--- Work order ---
Write out all the entries again with every "Jupyter Notebook File" replaced by "Jupyter notebook" and nothing else changed. Leave the pictures out.

--- Extracted records ---

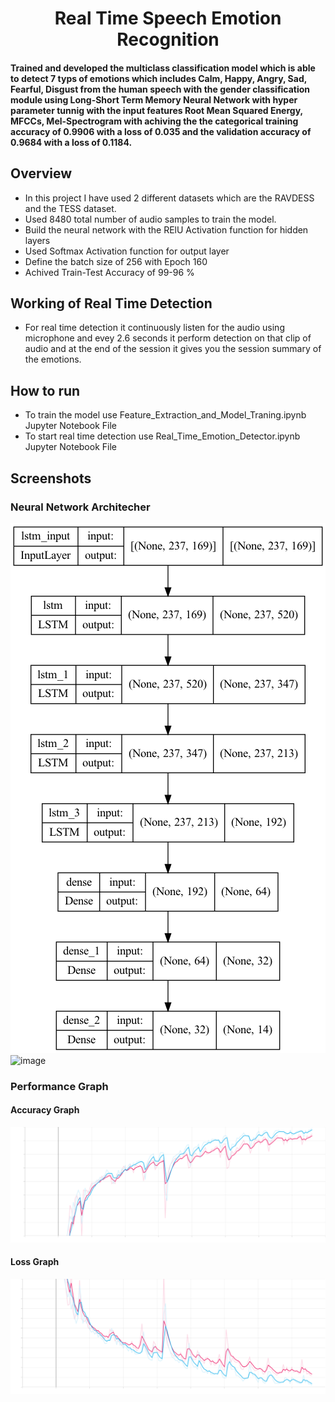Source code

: <h1 align="center"><b>Real Time Speech Emotion Recognition</b></h1>

#### Trained and developed the multiclass classification model which is able to detect 7 typs of emotions which includes Calm, Happy, Angry, Sad, Fearful, Disgust from the human speech with the gender classification module using Long-Short Term Memory Neural Network with hyper parameter tunnig with the input features Root Mean Squared Energy, MFCCs, Mel-Spectrogram with achiving the the categorical training accuracy of 0.9906 with a loss of 0.035 and the validation accuracy of 0.9684 with a loss of 0.1184.

## Overview
- In this project I have used 2 different datasets which are the RAVDESS and the TESS dataset.
- Used 8480 total number of audio samples to train the model.
- Build the neural network with the RElU Activation function for hidden layers
- Used Softmax Activation function for output layer
- Define the batch size of 256 with Epoch 160
- Achived Train-Test Accuracy of 99-96 %

## Working of Real Time Detection 
- For real time detection it continuously listen for the audio using microphone and evey 2.6 seconds it perform detection on that clip of audio and at the end of the session it gives you the session summary of the emotions.

## How to run
- To train the model use Feature_Extraction_and_Model_Traning.ipynb Jupyter Notebook File
- To start real time detection use Real_Time_Emotion_Detector.ipynb Jupyter Notebook File

## Screenshots

### Neural Network Architecher
![Model](./Screenshots/model.png)<img width="372" alt="image" src="https://user-images.githubusercontent.com/78134572/191199554-2a2f8dab-66c4-4e88-b493-944c24a0d654.png">

### Performance Graph
#### Accuracy Graph
![Train-Test Graph](./Screenshots/SER_epoch_categorical_accuracy.svg)
#### Loss Graph
![Train-Test Graph](./Screenshots/SER_epoch_loss.svg)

--- Output for this exercise ---
Source code

: <h1 align="center"><b>Real Time Speech Emotion Recognition</b></h1>

#### Trained and developed the multiclass classification model which is able to detect 7 typs of emotions which includes Calm, Happy, Angry, Sad, Fearful, Disgust from the human speech with the gender classification module using Long-Short Term Memory Neural Network with hyper parameter tunnig with the input features Root Mean Squared Energy, MFCCs, Mel-Spectrogram with achiving the the categorical training accuracy of 0.9906 with a loss of 0.035 and the validation accuracy of 0.9684 with a loss of 0.1184.

## Overview
- In this project I have used 2 different datasets which are the RAVDESS and the TESS dataset.
- Used 8480 total number of audio samples to train the model.
- Build the neural network with the RElU Activation function for hidden layers
- Used Softmax Activation function for output layer
- Define the batch size of 256 with Epoch 160
- Achived Train-Test Accuracy of 99-96 %

## Working of Real Time Detection 
- For real time detection it continuously listen for the audio using microphone and evey 2.6 seconds it perform detection on that clip of audio and at the end of the session it gives you the session summary of the emotions.

## How to run
- To train the model use Feature_Extraction_and_Model_Traning.ipynb Jupyter notebook
- To start real time detection use Real_Time_Emotion_Detector.ipynb Jupyter notebook

## Screenshots

### Neural Network Architecher
![Model](./Screenshots/model.png)<img width="372" alt="image" src="https://user-images.githubusercontent.com/78134572/191199554-2a2f8dab-66c4-4e88-b493-944c24a0d654.png">

### Performance Graph
#### Accuracy Graph
![Train-Test Graph](./Screenshots/SER_epoch_categorical_accuracy.svg)
#### Loss Graph
![Train-Test Graph](./Screenshots/SER_epoch_loss.svg)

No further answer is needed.